Murder at Cape Three Points | страница 76
The second clipping detailed how Bessie’s ex-husband, Tiberius Sarbah, had been arrested for the crime. The third announced that he had been released and charges dropped, due to insufficient evidence. A witness had retracted his original story that he had seen Tiberius commit the crime. The newspaper speculated that the witness, who was reportedly a minor, might have been one of the two now-orphaned children, Simon or Cecil, who were eleven and nine respectively.
All that was fascinating, but something else excited Dawson. “Do you see it, Eileen?” he said, turning to her in earnest. “Do you know what I’m thinking?”

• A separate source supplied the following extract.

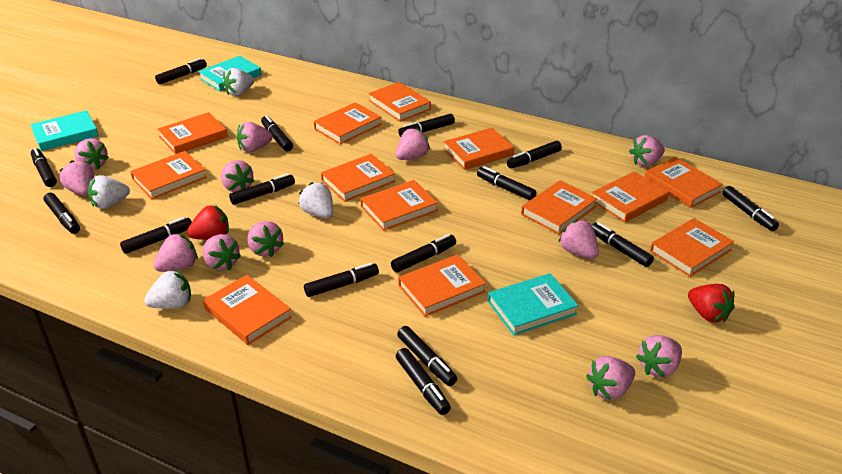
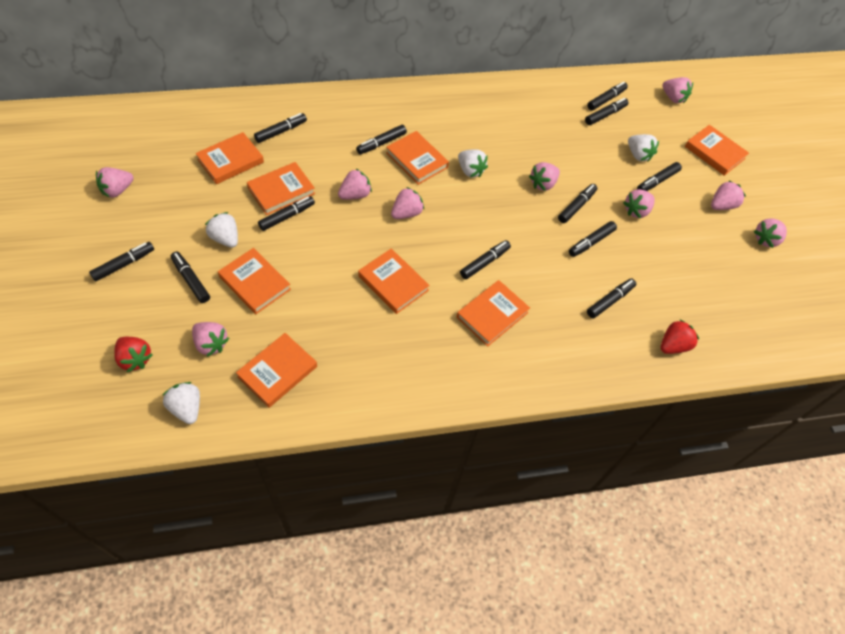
black marker: 15 -> 12
orange book: 13 -> 8
pink strawberry: 12 -> 9
turquoise book: 3 -> 0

“I believe I do, Inspector,” she replied, her eyes widening as she caught his fever. “You’re wondering if the butchery of Bessie and R.E. in 1952, and the massacre of Charles and Fiona in July of this year could be connected.”
“They’re too alike not to be,” Dawson said. “A husband and wife brutally murdered in both cases. It doesn’t matter that they are far apart in time.”
She smiled widely for the first time, showing several missing teeth. “You must be a divine gift, Inspector. I tried to make that case to Superintendent Hammond. He was not impressed-dismissed it at once.”
That’s the way it often was in Dawson’s line of business. What struck one detective as important could appear trivial, or at least coincidental, to another.
“The question is,” Dawson continued, “how could those two cases, so separate in time from one another, be related? Have you ever asked your father what he remembers about the events surrounding the murder?”
“Yes. Even before he became demented, he refused to talk about it and told me to put it out of my mind forever.”
“I see,” Dawson said, watching Eileen. He hadn’t quite known what to make of her in the first minutes of their meeting each other, but now he liked her. “What about Richard Sarbah?” he asked her. “You think he’ll talk to me?”
She seemed optimistic. “Between your charm and your authority, he might.”
“Charm?” He laughed. “Well, thank you. Where can I find Richard?”
Eileen gave Dawson a set of directions, which he wrote down in his notebook.
“Something else I was wondering,” he said. “How did the hyphenated surname ‘Smith-Aidoo’ come about?”
“Ah, okay,” Eileen said with a smile, “that part I can help you with. Bessie wanted my father and Uncle Cecil to have the distinctive name of Smith-Aidoo, rather than plain Aidoo, and to pass it onto successive generations. For every Smith-Aidoo, there are probably about a hundred Aidoos, so it does stand out. Or perhaps she wanted to show off her English ties or to render a lasting recognition of that part of her heritage. Another indication that she cherished the Aidoo part of her, but not the Sarbah.”